İzvestiya gazetesine özel demeç veren Rusya Dışişleri Bakan Yardımcısı Aleksandr Gruşko, Moskova’nın yaptırım kararına karşı çıktığını söyledi.
Türkrus haber sitesinin İzvestiya gazetesinden aktardıklarına göre, tek taraflı yaptırım kararlarının uluslararası hukuk normlarına ve BM Güvenlik Konseyi prosedürlerine aykırı olduğunu söyleyen Gruşko, “Ayrıca bu tür tek taraflı yaptırımlar istenen amaca hizmet etmiyor” dedi.
Gruşko, “Tam tersine pozisyonların daha da radikalleşmesine neden oluyor. Aksine biz, çözülememiş sorunlar olduğunda herkesin, çözüm yolunda siyasi süreci daha da karmaşıklaştırmak da dahil, durumu ağırlaştırabilecek hareketlerden kaçınması gerektiği gerçeğinden hareket ediyoruz” diye konuştu.
İzvestiya gazetesi, Gruşko’nun bu açıklamalarına rağmen, Rusya’nın daha önce yaptığı resmi açıklamada Türkiye’nin arama çalışmalarından duyduğu kaygıyı dile getirdiğini hatırlattı.
Türkiye’nin Doğu Akdeniz’e yolladığı ikinci sondaj gemisi Yavuz’un Kuzey Kıbrıs’ın doğusuna ulaşmasının ardından Rusya, “Kıbrıs’ın egemenliğinin ihlâl edilmemesi” çağrısı yapmıştı.
"Bu Girişimleri Desteklemeye Hazırız"
Rusya Dışişleri Bakanlığı’nın internet sitesinde konulan açıklamada “Kıbrıs’ın egemenliğine saygı duyulması gerektiği” ifade edilirken şöyle belirtilmişti:
“Bir başka Türk araştırma gemisinin de Kıbrıs’ın münhasır ekonomik bölgesine girdiği haberlerinin ardından, bölgedeki gelişmeleri kaygıyla izliyoruz.

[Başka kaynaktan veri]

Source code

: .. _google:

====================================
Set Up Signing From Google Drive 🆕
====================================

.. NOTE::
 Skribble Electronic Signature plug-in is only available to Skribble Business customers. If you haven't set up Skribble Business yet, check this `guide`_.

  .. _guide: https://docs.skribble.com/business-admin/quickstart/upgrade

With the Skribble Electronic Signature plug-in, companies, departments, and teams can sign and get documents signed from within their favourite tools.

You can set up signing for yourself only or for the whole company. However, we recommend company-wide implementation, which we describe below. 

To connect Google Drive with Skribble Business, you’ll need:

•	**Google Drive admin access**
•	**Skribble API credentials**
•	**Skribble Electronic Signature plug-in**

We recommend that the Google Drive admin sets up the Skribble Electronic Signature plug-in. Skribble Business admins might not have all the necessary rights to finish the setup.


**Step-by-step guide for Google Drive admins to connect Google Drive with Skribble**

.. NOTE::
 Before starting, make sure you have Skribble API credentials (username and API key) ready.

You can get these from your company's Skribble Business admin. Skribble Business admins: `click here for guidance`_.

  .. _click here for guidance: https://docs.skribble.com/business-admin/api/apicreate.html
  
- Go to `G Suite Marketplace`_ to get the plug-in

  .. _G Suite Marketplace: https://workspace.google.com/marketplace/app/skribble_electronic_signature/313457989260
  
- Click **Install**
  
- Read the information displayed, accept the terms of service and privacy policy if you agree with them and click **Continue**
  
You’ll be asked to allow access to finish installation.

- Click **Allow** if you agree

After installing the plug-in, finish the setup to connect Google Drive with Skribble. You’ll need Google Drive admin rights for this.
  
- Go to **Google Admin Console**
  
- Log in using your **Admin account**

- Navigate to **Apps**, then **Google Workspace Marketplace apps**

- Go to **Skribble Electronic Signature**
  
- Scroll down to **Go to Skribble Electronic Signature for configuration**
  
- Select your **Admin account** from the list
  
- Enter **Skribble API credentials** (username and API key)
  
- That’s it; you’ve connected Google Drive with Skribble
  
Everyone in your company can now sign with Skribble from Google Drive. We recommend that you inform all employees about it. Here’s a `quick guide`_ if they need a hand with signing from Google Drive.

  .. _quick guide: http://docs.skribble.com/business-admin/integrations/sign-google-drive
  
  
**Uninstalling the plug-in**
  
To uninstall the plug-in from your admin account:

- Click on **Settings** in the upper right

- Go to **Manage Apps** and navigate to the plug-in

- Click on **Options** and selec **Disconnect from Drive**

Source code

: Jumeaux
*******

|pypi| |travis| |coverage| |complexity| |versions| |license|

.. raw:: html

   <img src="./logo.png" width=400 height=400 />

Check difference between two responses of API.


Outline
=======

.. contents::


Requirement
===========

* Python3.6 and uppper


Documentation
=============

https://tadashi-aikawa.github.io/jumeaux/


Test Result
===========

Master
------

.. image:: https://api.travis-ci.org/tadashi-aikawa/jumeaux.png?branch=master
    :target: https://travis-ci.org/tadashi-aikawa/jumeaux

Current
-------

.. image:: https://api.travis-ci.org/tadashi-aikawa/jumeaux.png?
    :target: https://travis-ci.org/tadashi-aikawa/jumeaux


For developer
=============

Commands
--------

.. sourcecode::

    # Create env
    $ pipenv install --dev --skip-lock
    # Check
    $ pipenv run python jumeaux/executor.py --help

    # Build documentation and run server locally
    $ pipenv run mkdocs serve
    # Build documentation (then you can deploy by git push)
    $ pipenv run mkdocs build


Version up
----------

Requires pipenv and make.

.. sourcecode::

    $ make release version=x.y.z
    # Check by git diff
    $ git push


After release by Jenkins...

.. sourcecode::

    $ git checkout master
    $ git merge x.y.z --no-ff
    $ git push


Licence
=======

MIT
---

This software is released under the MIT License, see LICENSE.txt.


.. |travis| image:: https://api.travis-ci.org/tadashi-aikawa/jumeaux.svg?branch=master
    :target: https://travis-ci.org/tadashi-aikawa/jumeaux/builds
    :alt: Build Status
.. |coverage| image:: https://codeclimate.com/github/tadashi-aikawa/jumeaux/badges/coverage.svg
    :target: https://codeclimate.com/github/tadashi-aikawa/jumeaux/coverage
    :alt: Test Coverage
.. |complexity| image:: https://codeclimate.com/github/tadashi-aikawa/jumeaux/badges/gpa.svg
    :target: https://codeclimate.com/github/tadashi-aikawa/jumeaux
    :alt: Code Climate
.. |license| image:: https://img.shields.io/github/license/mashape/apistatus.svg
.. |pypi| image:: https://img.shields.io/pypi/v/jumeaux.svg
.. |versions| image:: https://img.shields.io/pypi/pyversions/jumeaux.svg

Kıbrıs’ın egemenliğinin ihlâl edilmesinin, Kıbrıs sorununa kalıcı, adil ve uygulanabilir bir çözüm için şartların sağlanmasına yardımcı olmayacağına inanıyoruz.
Doğu Akdeniz’deki krizin kapasitesini artıracak adımlardan kaçınılması; ölçülü davranma ve siyasi akılla hareket edilmesi; sorunlu konuların çözümü için diyalog ve karşılıklı çıkarlar dikkate alınarak çaba gösterilmesi çağrısı yapıyoruz.
Birleşmiş Milletler tasarıları temel alınarak Kıbrıs’ta bir çözüme ulaşılması için, toplumlararası müzakere sürecinin en kısa sürede yeniden başlamasına duyulan ihtiyaç ortadadır. Birleşmiş Milletler Güvenlik Konseyi’nin daimi üyesi olarak, bu girişimleri desteklemeye hazırız.”